» **STORED DATA**:
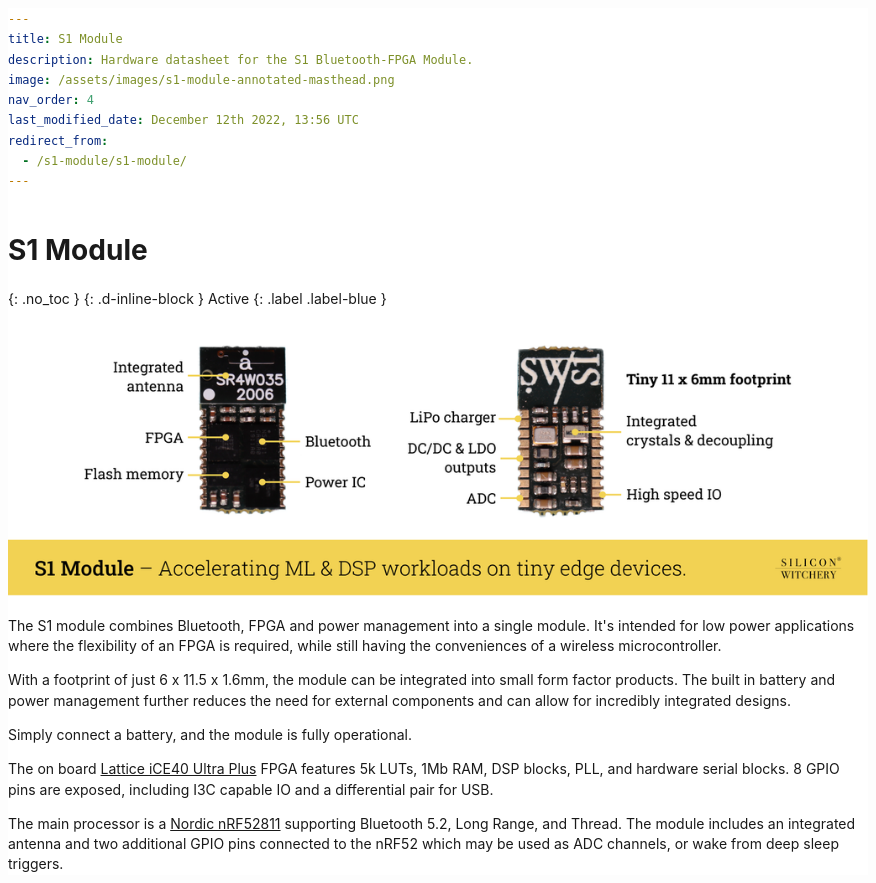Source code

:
 ```yaml
---
title: S1 Module
description: Hardware datasheet for the S1 Bluetooth-FPGA Module.
image: /assets/images/s1-module-annotated-masthead.png
nav_order: 4
last_modified_date: December 12th 2022, 13:56 UTC
redirect_from:
  - /s1-module/s1-module/
---
```


# S1 Module
{: .no_toc }
{: .d-inline-block }
Active
{: .label .label-blue }

![Silicon Witchery S1 Module](/assets/images/s1-module-annotated-masthead.png)

The S1 module combines Bluetooth, FPGA and power management into a single module. It's intended for low power applications where the flexibility of an FPGA is required, while still having the conveniences of a wireless microcontroller.

With a footprint of just 6 x 11.5 x 1.6mm, the module can be integrated into small form factor products. The built in battery and power management further reduces the need for external components and can allow for incredibly integrated designs.

Simply connect a battery, and the module is fully operational.

The on board [Lattice iCE40 Ultra Plus](https://www.latticesemi.com/en/Products/FPGAandCPLD/iCE40UltraPlus) FPGA features 5k LUTs, 1Mb RAM, DSP blocks, PLL, and hardware serial blocks. 8 GPIO pins are exposed, including I3C capable IO and a differential pair for USB.

The main processor is a [Nordic nRF52811](https://www.nordicsemi.com/Products/Low-power-short-range-wireless/nRF52811) supporting Bluetooth 5.2,  Long Range, and Thread. The module includes an integrated antenna and two additional GPIO pins connected to the nRF52 which may be used as ADC channels, or wake from deep sleep triggers.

» **WHAT THE TASK REQUIRES**: Before copying the data, remove the pictures. Then repeat the rest exactly.

» **FINISHED TASK**:
Source code

:
 ```yaml
---
title: S1 Module
description: Hardware datasheet for the S1 Bluetooth-FPGA Module.
image: /assets/images/s1-module-annotated-masthead.png
nav_order: 4
last_modified_date: December 12th 2022, 13:56 UTC
redirect_from:
  - /s1-module/s1-module/
---
```


# S1 Module
{: .no_toc }
{: .d-inline-block }
Active
{: .label .label-blue }

![Silicon Witchery S1 Module](/assets/images/s1-module-annotated-masthead.png)

The S1 module combines Bluetooth, FPGA and power management into a single module. It's intended for low power applications where the flexibility of an FPGA is required, while still having the conveniences of a wireless microcontroller.

With a footprint of just 6 x 11.5 x 1.6mm, the module can be integrated into small form factor products. The built in battery and power management further reduces the need for external components and can allow for incredibly integrated designs.

Simply connect a battery, and the module is fully operational.

The on board [Lattice iCE40 Ultra Plus](https://www.latticesemi.com/en/Products/FPGAandCPLD/iCE40UltraPlus) FPGA features 5k LUTs, 1Mb RAM, DSP blocks, PLL, and hardware serial blocks. 8 GPIO pins are exposed, including I3C capable IO and a differential pair for USB.

The main processor is a [Nordic nRF52811](https://www.nordicsemi.com/Products/Low-power-short-range-wireless/nRF52811) supporting Bluetooth 5.2,  Long Range, and Thread. The module includes an integrated antenna and two additional GPIO pins connected to the nRF52 which may be used as ADC channels, or wake from deep sleep triggers.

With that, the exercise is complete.